En Nueva Zelanda, el kiwi tiene un valor simbólico enorme: es uno de los iconos nacionales y está presente en emblemas, efemérides y representaciones culturales. Su nombre se asocia con identidad local, conservación y orgullo patrio, algo poco habitual para una especie que no vuela y cuyo plumaje es discreto, pero que representa perfectamente la singularidad biológica del país.
La palabra kiwi como nombre animal proviene de la lengua maorí, donde el término se usaba para designar a estas aves. Con el tiempo, el vocablo pasó al inglés y se consolidó como denominación universal, tanto para las aves como para la fruta importada que luego llegó a Europa. Por eso, cuando alguien pregunta qué animal se llama kiwi, la respuesta correcta es: el kiwi es una ave, concretamente un conjunto de especies endémicas de Nueva Zelanda, sin que exista otro tipo de animal con ese nombre propio.

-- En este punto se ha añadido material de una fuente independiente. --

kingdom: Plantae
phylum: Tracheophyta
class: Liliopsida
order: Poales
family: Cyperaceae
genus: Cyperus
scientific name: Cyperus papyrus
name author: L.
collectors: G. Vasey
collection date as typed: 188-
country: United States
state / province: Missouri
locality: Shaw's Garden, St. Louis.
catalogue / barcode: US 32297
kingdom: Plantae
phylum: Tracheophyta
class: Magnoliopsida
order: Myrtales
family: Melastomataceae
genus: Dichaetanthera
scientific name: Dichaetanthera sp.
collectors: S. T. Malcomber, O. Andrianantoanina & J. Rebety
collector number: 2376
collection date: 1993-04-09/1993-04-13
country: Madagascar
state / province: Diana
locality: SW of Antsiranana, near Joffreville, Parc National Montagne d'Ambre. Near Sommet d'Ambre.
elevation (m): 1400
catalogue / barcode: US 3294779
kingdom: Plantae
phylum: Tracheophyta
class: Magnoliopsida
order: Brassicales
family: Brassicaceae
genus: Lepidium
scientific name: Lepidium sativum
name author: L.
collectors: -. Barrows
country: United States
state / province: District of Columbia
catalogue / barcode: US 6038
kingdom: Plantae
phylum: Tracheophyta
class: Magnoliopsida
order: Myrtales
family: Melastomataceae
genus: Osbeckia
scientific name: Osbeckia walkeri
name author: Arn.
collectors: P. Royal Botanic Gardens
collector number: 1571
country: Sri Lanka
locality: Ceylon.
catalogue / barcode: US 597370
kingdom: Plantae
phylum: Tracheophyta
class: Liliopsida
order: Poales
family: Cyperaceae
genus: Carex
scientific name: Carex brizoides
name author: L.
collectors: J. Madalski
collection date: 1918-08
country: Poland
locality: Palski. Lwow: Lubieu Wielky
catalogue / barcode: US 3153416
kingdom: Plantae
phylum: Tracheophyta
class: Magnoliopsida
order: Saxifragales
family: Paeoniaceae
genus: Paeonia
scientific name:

Existen varias especies dentro de este grupo, y algunas son más grandes que otras, aunque todas comparten rasgos comunes: plumaje escamoso, alas atrofiadas, actividad nocturna y una fuerte vinculación con el suelo. Su plumaje no es brillante, sino de tonos pardos, grises o ocres, lo que les sirve de camuflaje entre la hojarasca y la sombra de los bosques. Además, muchas hembras ponen huevos desproporcionadamente grandes en relación con su tamaño corporal, una de las adaptaciones reproductivas más llamativas del reino animal.
El kiwi es también un símbolo de conservación, ya que varias especies se consideran vulnerables o en peligro debido a la pérdida de hábitat, la depredación por animales introducidos y los cambios ambientales. Por ello, protegerlo significa proteger no solo a una especie singular, sino a todo un ecosistema forestal y a la identidad natural de Nueva Zelanda.
En resumen, el animal que se llama kiwi es una ave originaria de Nueva Zelanda, reconocida por su aspecto terrestre, su plumaje poco llamativo y su gran importancia cultural y ecológica.